* [PROMPT 1]
In the article on regaining access to the WordPress Dashboard, which table do you select in PHPMyAdmin to reset a forgotten password?
* [PROMPT 2]
Continue the article on regaining access to the WordPress Dashboard, picking up after its last sentence.

* [SELECTED EXCERPT]
☆ ☆ ☆ ☆ ☆ ☆ ☆

Have you ever run into a situation where you could not access the WordPress Dashboard? Well, there are several reasons for this to happen, which I will mention. The primary focus of this article is dealing with an update to WordPress. After the update, the database version does not match with the WordPress version. If you would like to scroll to that section below it is a bold line called, “Error After A Major WordPress Update“.
This article is one that consists of a little work inside the WordPress Database. The procedure is pretty simple to follow. I will guide you along the way with pictures for you to reference.
Some of the topics discussed require knowledge and access to WordPress files. You may need access file management platform or FTP, as well as access to PHPMyAdmin. Managed hosting sites do not allow for this form of file access. If you are on a managed hosting account, please contact your provider.
Restore from a backup
If you need quick recovery and don’t mind losing some information since your last backup, restore to a previous save point.
A plugin may be the culprit. Open your FTP Client or connect using your file management. Locate the directory where your WordPress site is. Depending on the provider, it could be the “public_html”. Find the folder called wp-content and open it. Inside you will see another folder called, “plugins”. Right-click the plugins folder and rename it to plugins123 or anything you like.
Now test your site. If you have access to the dashboard, you know that one of the plugins is the issue.
You may have lost or forgotten your password, denying access to the site. You may correct this in PHPMyAdmin. Select “wp_users”, then edit the user that forgot the password. Select MD5 Encryption and type the new password.
Too many tries can’t access the site
Using FTP or File Management to access the site files. Navigate to wp-contents > plugins > locate your security plugin and change the name. Changing the file name will disable the site lock option on your site.
Inside the wp-content folder right-click the plugins folder and rename it by adding something to the end of it.

☆ ☆ ☆ ☆ ☆ ☆ ☆

* [LISTED ENTRIES]
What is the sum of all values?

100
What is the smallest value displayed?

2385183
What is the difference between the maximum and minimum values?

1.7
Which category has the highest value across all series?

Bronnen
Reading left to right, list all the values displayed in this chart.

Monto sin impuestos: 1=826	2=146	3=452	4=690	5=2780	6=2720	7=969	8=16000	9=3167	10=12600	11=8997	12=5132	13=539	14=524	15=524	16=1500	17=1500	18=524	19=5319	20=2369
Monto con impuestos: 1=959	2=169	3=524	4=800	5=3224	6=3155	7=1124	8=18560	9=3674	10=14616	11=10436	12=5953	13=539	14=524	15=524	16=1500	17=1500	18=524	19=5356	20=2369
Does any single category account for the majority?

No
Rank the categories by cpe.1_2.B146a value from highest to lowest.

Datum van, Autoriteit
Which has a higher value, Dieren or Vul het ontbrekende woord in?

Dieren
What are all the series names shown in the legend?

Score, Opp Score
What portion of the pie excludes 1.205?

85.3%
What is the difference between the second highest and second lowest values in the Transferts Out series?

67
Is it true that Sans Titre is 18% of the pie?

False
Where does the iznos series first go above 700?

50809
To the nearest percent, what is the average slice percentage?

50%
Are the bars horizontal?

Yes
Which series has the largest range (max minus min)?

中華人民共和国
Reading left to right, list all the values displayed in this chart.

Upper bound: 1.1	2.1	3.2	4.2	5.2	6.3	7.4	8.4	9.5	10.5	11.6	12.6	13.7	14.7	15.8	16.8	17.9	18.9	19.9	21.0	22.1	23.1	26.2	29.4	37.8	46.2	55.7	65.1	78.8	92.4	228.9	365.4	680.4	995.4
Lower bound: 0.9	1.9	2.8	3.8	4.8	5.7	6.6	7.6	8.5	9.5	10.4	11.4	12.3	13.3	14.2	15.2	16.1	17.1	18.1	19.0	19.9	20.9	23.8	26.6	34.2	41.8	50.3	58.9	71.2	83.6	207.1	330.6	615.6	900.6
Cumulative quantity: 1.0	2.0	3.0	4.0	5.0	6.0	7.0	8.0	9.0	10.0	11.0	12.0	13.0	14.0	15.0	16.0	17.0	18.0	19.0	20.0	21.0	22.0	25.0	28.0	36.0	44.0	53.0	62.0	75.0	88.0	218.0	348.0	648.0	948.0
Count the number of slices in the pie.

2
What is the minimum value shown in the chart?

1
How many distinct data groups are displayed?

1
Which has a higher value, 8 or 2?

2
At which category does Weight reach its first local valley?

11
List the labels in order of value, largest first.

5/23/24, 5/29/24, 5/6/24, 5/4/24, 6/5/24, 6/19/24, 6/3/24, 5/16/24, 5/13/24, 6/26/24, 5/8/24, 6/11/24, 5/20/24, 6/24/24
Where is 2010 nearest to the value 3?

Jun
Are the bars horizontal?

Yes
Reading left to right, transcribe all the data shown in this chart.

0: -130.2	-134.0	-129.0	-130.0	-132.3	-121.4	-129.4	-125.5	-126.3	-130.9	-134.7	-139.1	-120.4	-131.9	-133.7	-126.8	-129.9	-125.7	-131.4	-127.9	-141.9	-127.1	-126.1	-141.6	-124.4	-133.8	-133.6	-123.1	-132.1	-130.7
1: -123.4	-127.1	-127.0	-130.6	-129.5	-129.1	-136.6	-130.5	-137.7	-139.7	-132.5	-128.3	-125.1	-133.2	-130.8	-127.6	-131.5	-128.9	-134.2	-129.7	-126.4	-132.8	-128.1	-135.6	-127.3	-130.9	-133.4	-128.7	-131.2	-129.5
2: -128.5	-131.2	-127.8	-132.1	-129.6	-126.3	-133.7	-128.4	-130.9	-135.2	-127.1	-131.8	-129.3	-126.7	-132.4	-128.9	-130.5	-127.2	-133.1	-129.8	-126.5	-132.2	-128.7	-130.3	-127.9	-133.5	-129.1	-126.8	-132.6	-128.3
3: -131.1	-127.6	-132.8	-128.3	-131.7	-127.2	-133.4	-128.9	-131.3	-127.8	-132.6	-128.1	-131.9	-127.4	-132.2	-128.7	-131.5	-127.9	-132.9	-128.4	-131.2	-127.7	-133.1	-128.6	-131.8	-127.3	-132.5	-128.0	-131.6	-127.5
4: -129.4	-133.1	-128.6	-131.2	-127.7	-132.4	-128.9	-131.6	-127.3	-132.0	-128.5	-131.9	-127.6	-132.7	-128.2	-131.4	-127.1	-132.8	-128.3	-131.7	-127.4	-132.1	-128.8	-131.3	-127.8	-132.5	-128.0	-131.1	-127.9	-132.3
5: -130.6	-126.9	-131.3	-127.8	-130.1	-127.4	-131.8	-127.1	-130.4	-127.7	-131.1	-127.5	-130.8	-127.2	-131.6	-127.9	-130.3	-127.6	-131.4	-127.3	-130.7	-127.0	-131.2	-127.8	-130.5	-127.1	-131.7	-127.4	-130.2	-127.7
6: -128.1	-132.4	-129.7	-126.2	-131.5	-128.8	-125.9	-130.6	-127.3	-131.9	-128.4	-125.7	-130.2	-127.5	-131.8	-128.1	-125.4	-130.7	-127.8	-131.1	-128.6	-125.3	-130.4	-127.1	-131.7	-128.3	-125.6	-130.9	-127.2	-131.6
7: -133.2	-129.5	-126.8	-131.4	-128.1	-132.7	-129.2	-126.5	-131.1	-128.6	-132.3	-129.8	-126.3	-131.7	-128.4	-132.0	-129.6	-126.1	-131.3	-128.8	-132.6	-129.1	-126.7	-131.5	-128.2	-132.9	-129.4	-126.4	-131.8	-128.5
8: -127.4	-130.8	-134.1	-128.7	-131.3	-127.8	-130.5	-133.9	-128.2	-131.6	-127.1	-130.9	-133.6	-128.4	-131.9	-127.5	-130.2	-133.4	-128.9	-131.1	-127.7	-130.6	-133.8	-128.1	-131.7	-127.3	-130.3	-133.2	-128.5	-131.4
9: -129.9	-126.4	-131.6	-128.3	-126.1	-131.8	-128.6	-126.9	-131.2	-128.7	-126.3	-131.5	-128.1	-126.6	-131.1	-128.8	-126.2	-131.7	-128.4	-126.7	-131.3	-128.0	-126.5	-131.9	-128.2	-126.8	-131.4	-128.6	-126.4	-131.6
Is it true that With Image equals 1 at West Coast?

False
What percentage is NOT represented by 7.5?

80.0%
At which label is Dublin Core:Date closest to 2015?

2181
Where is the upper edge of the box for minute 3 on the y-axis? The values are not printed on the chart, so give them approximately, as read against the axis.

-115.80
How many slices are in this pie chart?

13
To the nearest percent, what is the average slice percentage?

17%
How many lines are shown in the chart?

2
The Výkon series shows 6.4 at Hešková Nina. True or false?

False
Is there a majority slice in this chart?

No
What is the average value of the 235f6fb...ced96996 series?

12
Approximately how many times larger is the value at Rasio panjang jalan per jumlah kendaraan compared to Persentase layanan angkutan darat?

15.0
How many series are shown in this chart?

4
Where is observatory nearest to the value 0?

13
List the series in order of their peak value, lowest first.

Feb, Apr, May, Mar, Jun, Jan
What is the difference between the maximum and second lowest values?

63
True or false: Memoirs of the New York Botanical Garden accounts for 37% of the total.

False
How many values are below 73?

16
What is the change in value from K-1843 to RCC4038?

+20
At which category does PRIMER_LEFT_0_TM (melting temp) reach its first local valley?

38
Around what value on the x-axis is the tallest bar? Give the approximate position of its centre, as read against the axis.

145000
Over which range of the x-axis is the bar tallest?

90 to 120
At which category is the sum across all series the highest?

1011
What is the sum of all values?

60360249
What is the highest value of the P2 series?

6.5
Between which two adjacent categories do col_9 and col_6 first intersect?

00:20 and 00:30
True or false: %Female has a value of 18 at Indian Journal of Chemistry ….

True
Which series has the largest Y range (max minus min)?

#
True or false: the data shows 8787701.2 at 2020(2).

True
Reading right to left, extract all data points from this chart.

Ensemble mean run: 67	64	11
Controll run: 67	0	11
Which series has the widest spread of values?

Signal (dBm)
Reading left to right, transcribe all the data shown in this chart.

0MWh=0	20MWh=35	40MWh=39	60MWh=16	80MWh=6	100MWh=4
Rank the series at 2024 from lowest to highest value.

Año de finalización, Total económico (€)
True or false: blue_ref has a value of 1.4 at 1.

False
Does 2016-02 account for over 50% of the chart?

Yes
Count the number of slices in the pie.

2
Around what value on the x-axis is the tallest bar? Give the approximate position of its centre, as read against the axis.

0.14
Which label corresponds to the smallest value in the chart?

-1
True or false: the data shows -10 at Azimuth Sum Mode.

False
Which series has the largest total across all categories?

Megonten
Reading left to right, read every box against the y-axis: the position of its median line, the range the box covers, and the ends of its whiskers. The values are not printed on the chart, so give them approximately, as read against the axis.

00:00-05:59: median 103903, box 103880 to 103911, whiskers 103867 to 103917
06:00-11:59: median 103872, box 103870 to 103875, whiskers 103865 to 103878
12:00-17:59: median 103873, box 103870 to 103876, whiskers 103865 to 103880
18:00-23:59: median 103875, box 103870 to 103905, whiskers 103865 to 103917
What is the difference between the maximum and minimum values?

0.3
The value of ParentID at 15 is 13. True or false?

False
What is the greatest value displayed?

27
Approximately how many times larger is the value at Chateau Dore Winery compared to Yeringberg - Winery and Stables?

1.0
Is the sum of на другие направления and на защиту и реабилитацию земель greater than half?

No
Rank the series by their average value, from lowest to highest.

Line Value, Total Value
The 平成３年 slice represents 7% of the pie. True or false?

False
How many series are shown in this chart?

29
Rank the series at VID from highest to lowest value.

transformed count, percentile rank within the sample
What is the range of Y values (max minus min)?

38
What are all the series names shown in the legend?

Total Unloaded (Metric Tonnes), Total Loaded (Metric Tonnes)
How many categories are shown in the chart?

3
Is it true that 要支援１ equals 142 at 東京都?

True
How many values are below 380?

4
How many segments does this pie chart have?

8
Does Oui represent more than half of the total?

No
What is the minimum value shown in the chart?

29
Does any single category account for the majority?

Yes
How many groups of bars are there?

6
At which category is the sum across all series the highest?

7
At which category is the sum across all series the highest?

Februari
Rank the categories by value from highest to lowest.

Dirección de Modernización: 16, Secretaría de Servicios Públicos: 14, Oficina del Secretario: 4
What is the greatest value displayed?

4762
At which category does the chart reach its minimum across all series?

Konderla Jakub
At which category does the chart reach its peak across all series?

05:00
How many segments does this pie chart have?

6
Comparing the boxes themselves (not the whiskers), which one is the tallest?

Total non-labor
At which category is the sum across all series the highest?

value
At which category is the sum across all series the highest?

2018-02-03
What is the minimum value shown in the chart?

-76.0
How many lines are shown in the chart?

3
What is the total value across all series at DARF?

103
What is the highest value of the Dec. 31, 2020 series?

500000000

☆ ☆ ☆ ☆ ☆ ☆ ☆

* [ANSWER SECTION 1]
The "wp_users" table.

* [ANSWER SECTION 2]
The .htaccess file
If you are not sure about reading code you may still see if the .htaccess file is the issue. The file location is in the root directory where your WordPress files are. Be sure to make a copy of the .htaccess file and save it on your computer. Now you may delete it from the list of files.
If that solved the issue, then go into the backend and change your permalink structure. By changing the permalinks WordPress should recreate the .htaccess file. Please make a note here that if you do not read code, or are not certain, you may have been hacked. Be sure to run a full security scan of your site. If you are not familiar with WordPress and directory structure, have a security expert look at your files and folders.
Example of an .htaccess file
Update database tables
Open PHPMyAdmin and select all tables. At the bottom select update tables. That may solve your issue. Try to access wp-admin.
There are additional reasons you may have lost access to the dashboard. I covered several of the primary reasons. However, now I want to cover the one that took me a little research to figure out.
Error After a Major WordPress Update
I found that I could log in without an issue, but the dashboard would not open. Instead, I got a message saying that I do not have access to the site. There was a directory listing of /wp-admin/upgrade.php. My initial investigation brought forth no results other than what I was already familiar with. The address bar caught my attention. It read: /wp-admin/upgrade.php?step=1&backto=%2Fwp-admin%2F.
It ends up that this error is from a failed WordPress Update to version 5.5. The WordPress files were fine, but the database version did not match with what WordPress said it should be. So how do you go about finding this information out? Let me tell you that the first thing you need to do is visit the WordPress Version Codex.
The codex lists each WordPress version, the release date, and the database version. Now we need to verify everything is correct.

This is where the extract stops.